Private sector needs way to submit cyber threat tips

The intelligence community has done a remarkable job protecting our nation from an untold number of threats; however, I became aware of a recent incident that suggests perhaps it is time for an overhaul.

A cleared individual who works in the computer industry and on the fringe of the defense industry was contacted by a foreign national from outside the United States who was interested in his advice on acquiring a cyber weapon for a rebel group in a third-world country. Specifically, the foreign national was seeking advice on which cyber weapon the group should acquire and where it could get it.

Concerned about this request, which was not a single contact by the way, the cleared individual sought to disclose this to our intelligence community. Subsequently, the cleared individual contacted a business acquaintance in the military for advice. His military business acquaintance gave him the name and phone number of a friend in a three-letter agency within the intelligence community.

The cleared individual contacted that person to disclose his interaction with the foreign national. The person in the three-letter agency listened to what had taken place and then asked a couple of questions. One of the questions was to determine who cleared individual was, his clearance and for whom he worked.
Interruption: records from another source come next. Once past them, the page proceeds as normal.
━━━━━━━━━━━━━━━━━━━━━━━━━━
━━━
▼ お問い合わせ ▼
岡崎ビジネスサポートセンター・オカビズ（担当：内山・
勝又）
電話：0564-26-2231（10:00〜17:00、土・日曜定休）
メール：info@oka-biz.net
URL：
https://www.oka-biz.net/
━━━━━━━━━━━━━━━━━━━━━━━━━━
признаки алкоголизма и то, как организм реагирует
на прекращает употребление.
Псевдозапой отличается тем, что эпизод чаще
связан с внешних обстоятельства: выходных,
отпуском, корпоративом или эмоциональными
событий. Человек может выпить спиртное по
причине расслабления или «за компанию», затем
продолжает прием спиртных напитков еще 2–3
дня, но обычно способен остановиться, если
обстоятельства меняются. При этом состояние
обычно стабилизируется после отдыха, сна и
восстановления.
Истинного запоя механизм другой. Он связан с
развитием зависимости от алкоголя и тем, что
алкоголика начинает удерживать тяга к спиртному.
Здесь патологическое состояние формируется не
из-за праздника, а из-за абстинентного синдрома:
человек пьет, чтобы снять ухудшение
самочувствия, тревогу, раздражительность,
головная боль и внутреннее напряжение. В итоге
Once the cleared individual disclosed that he worked in the private sector, he was told by the individual from the three-letter agency, “I can’t talk to you.” The cleared individual quickly responded, “You have the intelligence now – deal with it.”

Private-sector organizations and individuals with and without security clearances often come upon important pieces of information. If someone who is close to the military can’t figure out how to get this intelligence into the “system,” what are the chances that critical infrastructure providers – in the private sector – can easily and effectively communicate cyber threat intelligence they uncover?
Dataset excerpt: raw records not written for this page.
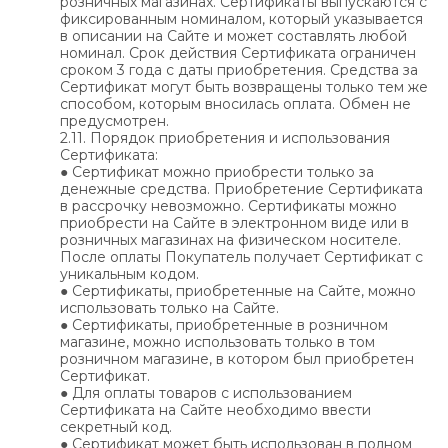
розничных магазинах. Сертификаты выпускаются с
фиксированным номиналом, который указывается
в описании на Сайте и может составлять любой
номинал. Срок действия Сертификата ограничен
сроком 3 года с даты приобретения. Средства за
Сертификат могут быть возвращены только тем же
способом, которым вносилась оплата. Обмен не
предусмотрен.
2.11. Порядок приобретения и использования
Сертификата:
● Сертификат можно приобрести только за
денежные средства. Приобретение Сертификата
в рассрочку невозможно. Сертификаты можно
приобрести на Сайте в электронном виде или в
розничных магазинах на физическом носителе.
После оплаты Покупатель получает Сертификат с
уникальным кодом.
● Сертификаты, приобретенные на Сайте, можно
использовать только на Сайте.
● Сертификаты, приобретенные в розничном
магазине, можно использовать только в том
розничном магазине, в котором был приобретен
Сертификат.
● Для оплаты товаров с использованием
Сертификата на Сайте необходимо ввести
секретный код.
● Сертификат может быть использован в полном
Posted by Kevin Coleman on Jun 16, 2011 at 12:54 PM


Reader Comments

Thu, Jun 23, 2011 Steve Philippines

Kevin Many companies are members of INFRAGARD. It seems to me that the INFRAGARD networking infrastructure encourages and documents reporting of this type of contact. I'm not sure of your experience with the organization, or the experience of your readers, but there may be a mechanism already in place. Perhaps then its a training issue that the cleared worker either wasn't briefed on what to do with the information he has, or didn't remember what he was told. Anyway, take a look at http://www.infragard.net/. Reaction? Thoughts?
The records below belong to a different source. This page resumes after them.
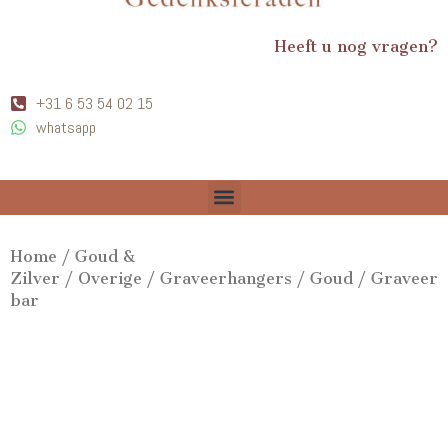
Heeft u nog vragen?
+31 6 53 54 02 15
whatsapp
Home
/
Goud &
Zilver
/
Overige
/
Graveerhangers
/
Goud
/ Graveer
bar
Mon, Jun 20, 2011 BobInTexas Central Texas, USA

The FBI's InfraGard program provides excellent bi-directional communications between law enforcement and both public and private sector individuals. Developed after the Oklahoma City bombing, when the number of hard drives that had to be forensically reviewed from the wreckage overran the number of cleared forensic technicians available, InfraGard membership involves a low-level security clearance and members are provided excellent access to emerging security issues as well as communications channels back to the FBI for reporting incidents and events.

Thu, Jun 16, 2011 terry Phoenix

At an accounting CPE seminar last year on forensic accounting, we had the local FBI chief of white collar crime talk to us, and she said if we saw anything hinky to call the LOCAL FBI office. i think the problem of fear and contamination reflex is with the National offices of the security agencies.